Kesaksian-Mu hangat Teguh

Bacalah Mazmur 19: 8, Mazmur 93: 5, Mazmur 119: 165, Mazmur 1: 2,6, Mazmur 18: 31, dan Mazmur 25: 10. Benang merah apakah yang melewati Mazmur ini semua?

Supremasi Tuhan di dunia sebagai Pencipta, Raja, dan Hakim yang berdaulat memiliki implikasi teologis untuk keandalan kesaksian-Nya. Kesaksian (Ibrani ‘edut, “keputusan,” “hukum”) mengacu pada kumpulan hukum dan tata cara yang dengannya Tuhan mengatur kehidupan keagamaan dan sosial umat-Nya (Kel. 32: 15). “Peraturan-Mu sangat teguh” (Mzm. 93: 5), mencerminkan kestabilan dan kelanggengan takhta Allah dan dunia yang diciptakan dan dipelihara oleh Tuhan (Mzm. 93: 1, 2).
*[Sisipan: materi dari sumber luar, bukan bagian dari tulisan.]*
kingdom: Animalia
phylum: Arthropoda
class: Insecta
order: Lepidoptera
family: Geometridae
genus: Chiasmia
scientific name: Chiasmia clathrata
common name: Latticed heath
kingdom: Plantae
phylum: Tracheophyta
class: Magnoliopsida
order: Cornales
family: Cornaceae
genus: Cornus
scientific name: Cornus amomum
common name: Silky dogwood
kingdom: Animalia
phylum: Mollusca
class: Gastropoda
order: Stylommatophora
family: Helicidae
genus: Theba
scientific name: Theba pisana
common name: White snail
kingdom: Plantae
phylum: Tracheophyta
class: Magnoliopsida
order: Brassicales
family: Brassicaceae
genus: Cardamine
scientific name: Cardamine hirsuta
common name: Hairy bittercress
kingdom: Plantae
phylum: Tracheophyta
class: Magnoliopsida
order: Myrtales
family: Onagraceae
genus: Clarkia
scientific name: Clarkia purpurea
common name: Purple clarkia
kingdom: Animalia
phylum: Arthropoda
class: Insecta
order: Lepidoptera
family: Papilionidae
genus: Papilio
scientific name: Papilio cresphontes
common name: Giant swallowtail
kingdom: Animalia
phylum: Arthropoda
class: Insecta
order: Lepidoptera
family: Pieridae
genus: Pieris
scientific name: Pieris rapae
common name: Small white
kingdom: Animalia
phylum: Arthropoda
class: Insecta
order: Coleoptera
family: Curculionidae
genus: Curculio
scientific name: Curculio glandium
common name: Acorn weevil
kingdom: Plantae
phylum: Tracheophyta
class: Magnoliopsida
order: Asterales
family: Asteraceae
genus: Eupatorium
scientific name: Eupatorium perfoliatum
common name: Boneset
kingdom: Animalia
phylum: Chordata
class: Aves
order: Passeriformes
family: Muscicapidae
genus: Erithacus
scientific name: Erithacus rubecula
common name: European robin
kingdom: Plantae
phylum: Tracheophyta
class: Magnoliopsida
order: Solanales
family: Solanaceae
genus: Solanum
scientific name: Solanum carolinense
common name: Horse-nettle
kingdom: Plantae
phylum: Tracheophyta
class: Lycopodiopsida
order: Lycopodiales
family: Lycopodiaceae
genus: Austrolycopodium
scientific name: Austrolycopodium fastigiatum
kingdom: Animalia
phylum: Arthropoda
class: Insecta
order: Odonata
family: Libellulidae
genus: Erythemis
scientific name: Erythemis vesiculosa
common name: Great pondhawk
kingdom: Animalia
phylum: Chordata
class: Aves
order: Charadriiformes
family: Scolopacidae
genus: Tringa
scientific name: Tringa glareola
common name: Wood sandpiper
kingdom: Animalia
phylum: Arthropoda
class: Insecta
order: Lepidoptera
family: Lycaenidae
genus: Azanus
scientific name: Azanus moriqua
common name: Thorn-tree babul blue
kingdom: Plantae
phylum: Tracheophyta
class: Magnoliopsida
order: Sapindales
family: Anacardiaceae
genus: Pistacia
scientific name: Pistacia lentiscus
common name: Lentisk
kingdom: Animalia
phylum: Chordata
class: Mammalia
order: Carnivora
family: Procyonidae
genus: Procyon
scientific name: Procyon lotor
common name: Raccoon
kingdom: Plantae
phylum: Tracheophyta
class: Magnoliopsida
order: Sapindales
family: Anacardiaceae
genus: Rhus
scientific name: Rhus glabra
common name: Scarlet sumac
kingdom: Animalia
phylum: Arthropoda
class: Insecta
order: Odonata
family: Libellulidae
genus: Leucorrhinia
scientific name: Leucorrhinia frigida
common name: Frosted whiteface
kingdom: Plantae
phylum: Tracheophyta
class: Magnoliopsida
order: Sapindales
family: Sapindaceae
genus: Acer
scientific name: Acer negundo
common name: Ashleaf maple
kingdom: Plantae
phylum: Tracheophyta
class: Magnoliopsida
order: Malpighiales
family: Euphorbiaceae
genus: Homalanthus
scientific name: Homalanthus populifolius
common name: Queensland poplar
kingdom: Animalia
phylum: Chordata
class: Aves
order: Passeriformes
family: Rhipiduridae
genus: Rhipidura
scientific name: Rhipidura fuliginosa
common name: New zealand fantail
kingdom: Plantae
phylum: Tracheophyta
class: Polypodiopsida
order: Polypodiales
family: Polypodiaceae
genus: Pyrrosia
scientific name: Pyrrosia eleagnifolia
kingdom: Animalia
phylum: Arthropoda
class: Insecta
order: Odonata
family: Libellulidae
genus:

Kata Ibrani yang diterjemahkan sebagai “yakin” (kata bahasa Inggris amin berasal dari kata ini) mengandung pengertian keandalan, kesetiaan, dan keteguhan (2 Sam. 7: 16; 1 Taw. 17: 23). Hukum Allah tidak  dapat diubah dan tidak dapat dihancurkan.

Allah menjamin integritas janji dan perintah-Nya. Kesetiaan Tuhan sepenuhnya meyakinkan dalam menjamin karakter pemerintahan-Nya yang tidak dapat diubah, dan sepenuhnya menuntut dalam meminta tanggapan orang-orang tentang kepercayaan dan ketaatan kepada Tuhan.

Pada saat yang sama, kurangnya keadilan di dunia secara puitis digambarkan sebagai goncangan dasar bumi (Mzm. 18: 8; Yes. 24: 18-21). Hukum Allah mengajar orang-orang di jalan kehidupan yang benar yang dapat menahan penghakiman Allah. Oleh karena itu, orang benar tidak akan goyah, karena mereka berakar kuat pada hukum Tuhan, yang memberikan stabilitas dan keamanan, dan hati mereka teguh (kata Ibrani kun juga berarti “teguh”, “aman”) di dalam Tuhan (Mzm. 112: 1, 6, 7). Tidak ada yang menyebabkan mereka yang menuruti hukum Tuhan tersandung (Mzm. 119: 165), yang berarti perlindungan dan tuntunan Tuhan dalam kehidupan (Mzm. 1: 2, 3, 6).

Firman Allah digambarkan sebagai pelita bagi kaki pemazmur, sehingga melindunginya dari jerat musuh yang tersembunyi (Mzm. 119: 105, 110). Kedamaian yang besar, yang dinikmati oleh mereka yang mencintai hukum Allah (Mzm. 119: 165), jelas sama sekali bukan berasal dari pencobaan (Mzm. 119: 161). Melainkan berasal dari tinggal di hadirat Tuhan dan memiliki hubungan yang sehat dengan-Nya.

Cara-cara praktis apakah yang membantu Anda dalam kehidupan Anda karena mematuhi hukum dan aturan serta kesaksian Allah? Di sisi lain, apakah yang Anda derita karena melanggarnya?